By contrast, Video Slip is a more practical case, if decidedly simpler, and more impressive for what’s on its back than anything else. It is roughly equivalent to the iPod sleeve on the right side of Video Book, minus the front flap. AB Sutton here permits various types of rear customization for $20 - again, your color and font choice of a cut and stitched monogrammed letter on the back, or one of many starburst patterns. There’s also a ready-to-ship, uncustomized version with a rear card pocket that comes only in green, as shown here, and fits 30GB iPods. We didn’t like the color, but you may feel differently.
Color aside, and as with Video Book’s front and interior, we found these back features of Video Slip to be impressively executed and compelling differences from similar play-through sleeve-type cases we’ve tested. We only had two concerns: the best customizations add additional cost to the already substantial base Slip case price, and there is no additional padding to be found inside. You are paying for what is in essence a thin leather outfit for your iPod, with full top, Click Wheel, and Dock Connector holes that are not optionally covered or protected. With Video Slip, you get a lot more style than protective substance.
At this point, it bears mention that AB Sutton wraps its cases in enough luxury product patina that gift recipients and wealthy iPod owners will be largely impressed despite the cases’ omissions. Prior to delivery of a custom made case, you will receive an order acknowledgement card in the mail along with a felt slip-on case to tide you over while the leather case is being assembled by hand. You later receive a neatly-wrapped box, which when opened reveals a handsome, kidskin leather case with the silky interior of your choice.

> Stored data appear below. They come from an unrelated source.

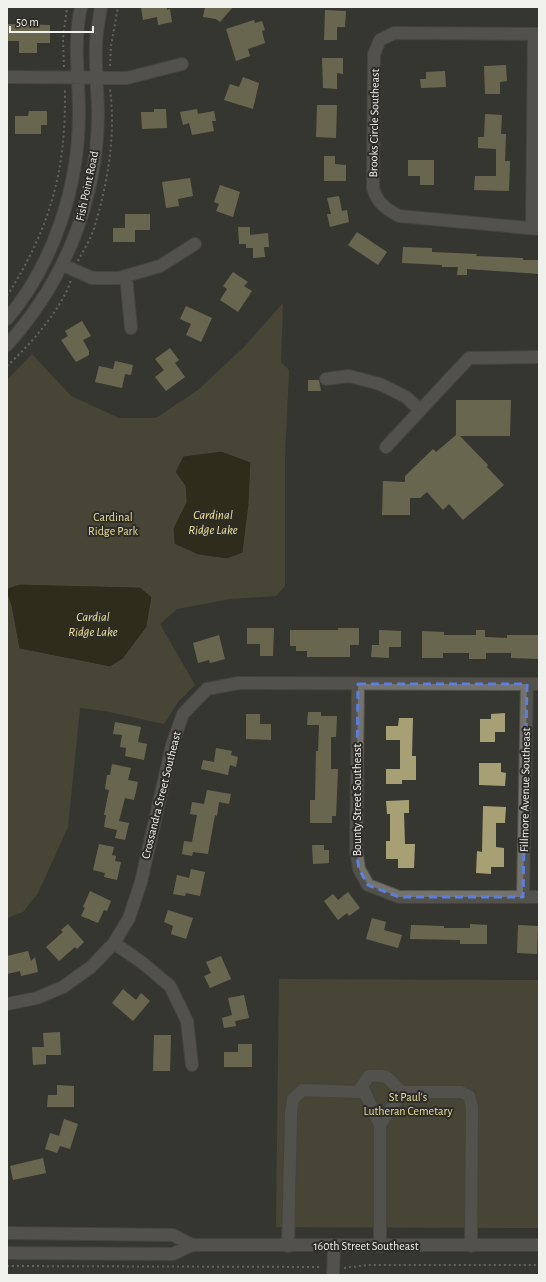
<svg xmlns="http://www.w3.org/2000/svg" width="546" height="1282" font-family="'Alegreya Sans',sans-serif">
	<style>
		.green { fill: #5c583b }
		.water { fill: #272103; stroke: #635f49 }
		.building { fill: #a7a075 }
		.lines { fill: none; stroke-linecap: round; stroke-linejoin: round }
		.minor-casing { stroke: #555550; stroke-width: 14 }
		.path { stroke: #989894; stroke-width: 2; stroke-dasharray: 2 3; stroke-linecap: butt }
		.minor { stroke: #73726c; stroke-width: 12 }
		.marked { fill: none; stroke: #5c7fde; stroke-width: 3; stroke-dasharray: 8 5; stroke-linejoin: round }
		.labels { text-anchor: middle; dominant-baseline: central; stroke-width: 4; stroke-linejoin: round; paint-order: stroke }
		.street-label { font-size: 12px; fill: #f0f0ed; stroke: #2d2c28 }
		.park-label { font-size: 12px; fill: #eade98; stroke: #2d2c28 }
		.water-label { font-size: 13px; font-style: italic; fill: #eee29c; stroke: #2d2c28 }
	</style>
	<rect width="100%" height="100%" fill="#373731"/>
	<!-- green -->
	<path class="green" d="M283,303L281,362L289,370L285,455V586L276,596L230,599L177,609L160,624L195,685L178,702L164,724L105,711L80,708L68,827L38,893L23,912L7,918V380L32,354L71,396L119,418H156L198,390L243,348Z
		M279,979L539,980V1228L276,1227Z"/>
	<!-- water -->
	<path class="water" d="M221,451L251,462L249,505L243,553L227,559L198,555L174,544L173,528L186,502L185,486L175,472L183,456Z
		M20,584L140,587L152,597L147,627L123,659L110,667L19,649L11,606L7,595V588Z"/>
	<!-- building -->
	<path class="building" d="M141,7H167V10L170,9L172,22L158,25L157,17L143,20Z
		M205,7H233L220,22L216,19L203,17Z
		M325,10L346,11L345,27H337V40H324Z
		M254,20L255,23L262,21L265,30L262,31L265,43L248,49L250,56L236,61L226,29Z
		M7,24L50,25V43H37V53H19V41H7Z
		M322,58H343V74L337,73V89L323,88Z
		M506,65L507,81L500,82V94H485L484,66Z
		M445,71L446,87L421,88L420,79H426V72Z
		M243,77L259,83L253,109L224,100L230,84L239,87Z
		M317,105H337L336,138L316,137Z
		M154,109H166L167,128L142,129L141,112H154Z
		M197,109L198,114L214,111L216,121H212L214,131L192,135L189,123L183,125L180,112Z
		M29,111H47V125H41V134H15V116H28Z
		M485,114L502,115L501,134H506L505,161H510L509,191L474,190L475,176H496V149L478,148V137H484Z
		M324,156H335V164L346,165V181H324Z
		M408,160H434V185H420V176H408Z
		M190,178L193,196L178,199L179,206L166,208L162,182Z
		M220,185L240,192L233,217L216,211L219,204L214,202Z
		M339,196L342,211L347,210L349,222L330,227L327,214H331L327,198Z
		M125,214H150V230H135V242H113V228H125Z
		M238,227H250V235L268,233L269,247H264L265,257L253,258V248H246V244H239Z
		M357,232L387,252L378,265L348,245Z
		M403,247L432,248V252L477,254L476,256L523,258V260H539V274L467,269V275H457L458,267H442V265L402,263Z
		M233,272L248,282L244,286L252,291L238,312L220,300L227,289L223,286Z
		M186,306L212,318L201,342L186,335L191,324L180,319Z
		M82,321L91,336L83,340L89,351V355L76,362L61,340L68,336L65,331Z
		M170,348L179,360L175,363L185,377L166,391L155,377L164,370L155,359Z
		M115,361L133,365L131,375L125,374L122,388L95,382L99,366L113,369Z
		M308,380H319L321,391H308Z
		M456,400H511L510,436H460L488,465L487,467L504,485L463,520L449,504L443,510L427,492L420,498H410V515H382L383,481L405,482V476L433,449L436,452L456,435Z
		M247,628H274L273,656H260V644H247Z
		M338,628H359V645H350V657H307V651H296V646H290V630H338Z
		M379,630L401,631V647H389V658L371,657L372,645H379Z
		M476,630H485V637L507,638V635H539V659L511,658V653H486V659H469V653H443V658H422V631L444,632V635H476Z
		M219,635L225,659L210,663L209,660L198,663L193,643Z
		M308,712H321V716H337L336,737H331V769H338L336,816H332V823H310V800H315L316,751H318L319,725H307Z
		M505,713V732H495V742H480V719H491V714Z
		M246,714H260V724H271V740L246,739Z
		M399,718H413L412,756H416V780H402V784H386V769H400V740H386V726H398Z
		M115,722L141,727L138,742L147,744L144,760L125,756L126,748L120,747L122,735L113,734Z
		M216,748L232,751L231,755L238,757L236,767L230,765L228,775L201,769L203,760L214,762Z
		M479,763H501V772L506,773L505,786L479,785Z
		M112,764L131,768L128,780L138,782L134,800L125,798L119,821L129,823L125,840L115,838L117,830L104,827L106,815H104L109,790L105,789L107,775H110Z
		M207,790L231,794L229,804L219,802L217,816L215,815L208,854L193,852L192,856L182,854L184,841L192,842L197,815L190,814L192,802L204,804Z
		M409,800V813H404L405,844H415L414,868H398V859H386V841H390V814H387L386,801Z
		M483,806L506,807L505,823H496V847L504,848V867H491V874L476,873L477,851L482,852Z
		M99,844L114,847L112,855L116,856L115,861L121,862L117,880L104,877L105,873L93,870Z
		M312,845H324V850H329V863L313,864Z
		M191,869L205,872L200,896L186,893L185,896L173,894L177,875L189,878Z
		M90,891L111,901L107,911L104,910L98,923L81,916L85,908L83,907Z
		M348,892L360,908L349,916L347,913L338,920L324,901L333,894L338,900Z
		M168,910L193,918L186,939L171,934L173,926L164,922Z
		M372,918L386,922L384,930L402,935L398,948L366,939Z
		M68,924L84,942L77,949L75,947L59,961L46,947L63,932L61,930Z
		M470,924L487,925V944H460V940L410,939L411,925L444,926V928H470Z
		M518,925L538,926L537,954L517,953Z
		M28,951L31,961L35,957L38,972L21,976L20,971L7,974V956Z
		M221,956L231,979L210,988L204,976L211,973L206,962Z
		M123,989L136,1000L141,993L150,1001L133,1021L112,1003Z
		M244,995L249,1018L235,1021L236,1026L224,1028L222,1018L232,1015L228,998Z
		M60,1032L61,1055H46V1064L33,1065L32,1047H44L43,1033Z
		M154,1035H171L170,1071H153Z
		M238,1044H252V1067H224V1052H238Z
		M57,1085L74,1086V1107H47L48,1095H57Z
		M64,1119L78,1124L70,1149L60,1146L57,1153L45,1149L50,1133L59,1136Z
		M43,1158L46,1173L13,1180L10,1166Z"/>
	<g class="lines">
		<defs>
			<path id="minor" d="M539,34L394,33L380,40L374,54L373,188C377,203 386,209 399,216L539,229
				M7,77L127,78L182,64
				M532,228L534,34
				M63,265L92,278H119L160,266L195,244
				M126,276L131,328
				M7,319C54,264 79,185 79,113C79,79 73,41 81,7
				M7,345C64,282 97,201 98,116C98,93 95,69 96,46C96,33 99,20 101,7
				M326,379L349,376L380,384L406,397L420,410
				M386,447L469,358L539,357
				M358,684L356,849L359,869L368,885L399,897H539
				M523,897L527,684
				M114,943L144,964L170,986L187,1021L192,1065
				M7,1004L37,998L63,987L91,967L114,943L129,918L141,882L172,745L183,714L207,689L239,683L539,684
				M362,1086L380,1125V1246
				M380,1125L402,1092
				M7,1233L173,1235L192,1245
				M288,1246L291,1114L293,1099L303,1090L358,1092L369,1076C393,1074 387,1080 402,1092H461L469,1096L472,1107L471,1246
				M7,1253L173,1254L192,1245H539
				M333,1275L334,1246"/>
		</defs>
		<!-- minor casing -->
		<use href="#minor" class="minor-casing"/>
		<!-- path -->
		<path class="path" d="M110,66L111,46L118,7
			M64,67L63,39L67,7
			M78,261C84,249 92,237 95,225C108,182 116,133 110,89
			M7,296C51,226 66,171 65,89
			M7,366C29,346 62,309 71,280
			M7,1266L322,1267
			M344,1268L367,1265H539"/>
		<!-- minor -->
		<use href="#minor" class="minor"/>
	</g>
	<!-- marked area -->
	<path d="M0 0H546V1282H0ZM358,684H527L523,897H399L368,885L359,869L356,849Z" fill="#373731" fill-opacity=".55" fill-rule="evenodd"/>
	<path class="marked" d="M358,684H527L523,897H399L368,885L359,869L356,849Z"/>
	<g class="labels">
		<!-- street labels -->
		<g class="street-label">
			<text transform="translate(374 123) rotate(-89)">Brooks Circle Southeast</text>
			<text transform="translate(87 186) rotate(-78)">Fish Point Road</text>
			<text transform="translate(525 790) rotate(-89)">Fillmore Avenue Southeast</text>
			<text transform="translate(161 795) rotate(-76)">Crossandra Street Southeast</text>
			<text transform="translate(357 800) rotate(-90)">Bounty Street Southeast</text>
			<text x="366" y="1246">160th Street Southeast</text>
		</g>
		<!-- park labels -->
		<g class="park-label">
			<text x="113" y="517">Cardinal<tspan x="113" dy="14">Ridge Park</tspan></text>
			<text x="408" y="1097">St Paul's<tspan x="408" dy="14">Lutheran Cemetary</tspan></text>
		</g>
		<!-- water labels -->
		<g class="water-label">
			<text x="213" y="515">Cardinal<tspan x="213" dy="15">Ridge Lake</tspan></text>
			<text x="93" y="617">Cardial<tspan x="93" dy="15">Ridge Lake</tspan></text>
		</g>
	</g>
	<!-- border -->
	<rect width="546" height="1282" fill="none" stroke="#f0f0ed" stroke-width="16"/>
	<!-- scale -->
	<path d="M10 26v6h83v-6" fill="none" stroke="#f0f0ed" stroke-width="2"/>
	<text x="16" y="26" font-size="12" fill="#f0f0ed" stroke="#2d2c28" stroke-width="3" paint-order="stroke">50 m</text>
</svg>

Receiving Video Book or Video Slip feels like a treat.
For the prices, they should. At an $88 starting price for Video Slip and $118 for Video Book without monogramming - an extra $20 expense - you could buy almost any other iPod case on the market right now, two if you’re willing to compromise customization, and four if you’re just looking for a generic leather case like the ones sold by Capdase. While we can’t tell you that we’d pick the typical Sutton design over a comparable Vaja offering on looks or build quality given their similar pricing, we can say that AB Sutton is currently unrivaled in its ability to create a case precisely to its customers’ demands, and merits some sort of premium for the extra labor that requires. If you’re not on a budget and are insisting on something distinctive and beautiful, Video Book and Video Slip are certainly worthy of your consideration. Of the two, Book rated slightly lower not because of its looks, which we preferred, but rather because we found its front flap less practical and its pricing less impressive than Slip’s.